I spent the weekend at the Tiadaughton Quilt Guild's show. The guild is up in Williamsport, and when I do this one, I stay with my Aunt Ellen, one of my father's 6 brothers and sisters, who lives nearby in Jersey Shore. (Which, for those of you non-Pennsylvanians who are now confused, is nowhere near New Jersey. It is a little town in the mountains of PA.)
My father's mother was a quilter, and my aunt is also a quilter. (Come to think of it, I guess I am too.)
I worked all day at the show, but Aunt Ellen and I got a few evenings together.
Friday night we talked. We're related that way: we can both talk.
Then we had a good time on Saturday evening going through my grandmother's trunk. My aunt had never gone through it before. I suspect we spent way too much time on it and that this tuckered her out--but I kept pulling stuff out because she kept egging me on.
My grandparents have both been gone a long time now, but grandma saved a lot of things, and I am glad she did. It was interesting to see things like her high-school flag:
(That flag is from the West Branch Iowa High School.)
A doily I'm sure she made:
And a child's apron that must have belonged to her with that "M" (for Maud) on the pocket and the tatting around the edge:
And a bunch of pictures. I was particularly interested in this picture of her with her two sisters (grandma is on lower left; I think I kinda look like her):
And I love this picture of my grandmother's uncle (left) and grandfather (right), who was a Civil War vet (yup, a Yankee):
The Civil War is only 5 generations behind me. That's not really so long ago.
But the whole reason we looked at all this stuff in the first place was to see my grandmother's wedding dress.
The story of the wedding is interesting. My grandmother had been working in the Treasury Department at the Smithsonian Institution (which is probably as good a place as any for the Treasury Department to be):
...and apparently got word that her best friend Jessie, who was married to Clarence Spencer, had died.

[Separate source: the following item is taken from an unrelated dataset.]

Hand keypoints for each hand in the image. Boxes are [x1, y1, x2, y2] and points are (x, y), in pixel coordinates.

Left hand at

Jessie's father implored my grandmother to come and marry Clarence, to raise the two children of that marriage.
My grandmother said that if he was good enough for Jessie, then he was good enough for her, so she went north to the dairy farm near Canton, PA, and they got married. I'm not sure of the exact year offhand.

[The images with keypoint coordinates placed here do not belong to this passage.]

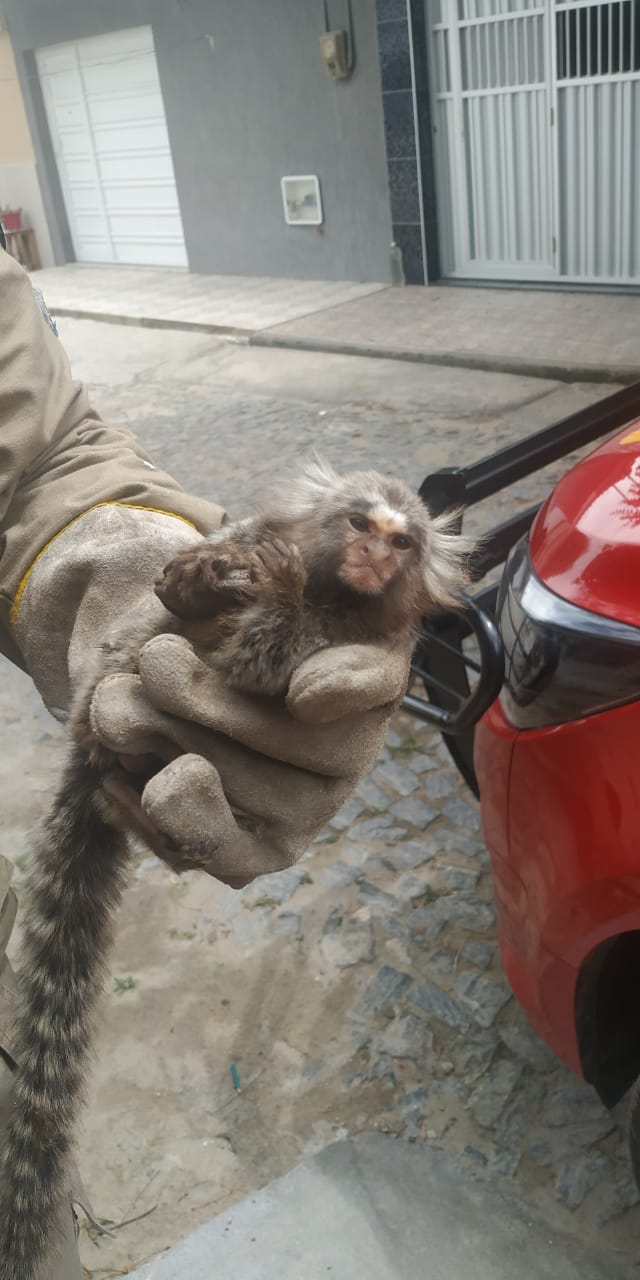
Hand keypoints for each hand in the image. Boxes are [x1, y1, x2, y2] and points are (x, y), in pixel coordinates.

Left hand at [14, 505, 410, 887]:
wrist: (172, 640)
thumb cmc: (242, 584)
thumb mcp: (284, 533)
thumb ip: (335, 521)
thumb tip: (383, 520)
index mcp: (365, 660)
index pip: (376, 681)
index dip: (347, 689)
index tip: (304, 691)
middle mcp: (347, 745)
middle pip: (299, 748)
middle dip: (209, 709)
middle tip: (154, 663)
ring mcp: (301, 805)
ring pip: (246, 800)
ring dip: (166, 747)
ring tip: (118, 705)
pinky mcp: (248, 847)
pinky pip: (207, 855)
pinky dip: (150, 819)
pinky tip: (115, 778)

I am sure from looking at it that she made her dress. This dress was originally longer, but my grandmother modified it into a fancy short dress for my Aunt Ellen when she was a girl. (My grandmother as an adult was approximately the size of a 5th-grader. I thought of her as small even as a young child.) I can envision this dress long and think it would have been gorgeous. And I'm all over the light pink.
Here's a closeup of that lace:
Thanks, grandma, for keeping your dress so I could see it.
*****
Where was I? Ah, yes. I was at a quilting show. The show was wonderful, but I would like to talk here about my aunt's quilting, since that's where I was. Aunt Ellen's eyes and arms have gotten worse over the past few years so she can't really use her sewing machine, so her solution to this is:
to hand piece.
I love people who won't let anything stop them.
This wonderful lighthouse quilt of hers was in the show this year:
Don't you love the scrappy dimensional blues and whites together?
Last year when I was there, she had just started it.
This year, when I got to her house, she was working on a chicken quilt. I wasn't permitted to take a photo of it since it wasn't finished, but let me just explain that there were chickens all over that quilt.
Aunt Ellen, I know you read this blog. Let me just say that I want to see some finished chickens next year when I come back!
3 comments:
Thank you. This story was delightful. And now I know why we almost had dinner together at Rustling Oaks. :)
Oh Cynthia, that wedding dress is gorgeous. Is there any way to preserve and display it? What an art piece!
I really enjoyed this entry. I am rather sentimental and I love history. I love looking at old things and thinking about the people they belonged to and what they went through at that time period. I have all the old pictures of my grand parents and early ancestors that everyone wanted to throw out. I just couldn't bare it. I tend to want to hang onto things because I think if Ella or her kids or her kids' kids are anything like me they will love going through my old artifacts and thinking about me and the "simpler" time I lived in. The dress is beautiful as are the pictures and the quilt. Thanks for sharing!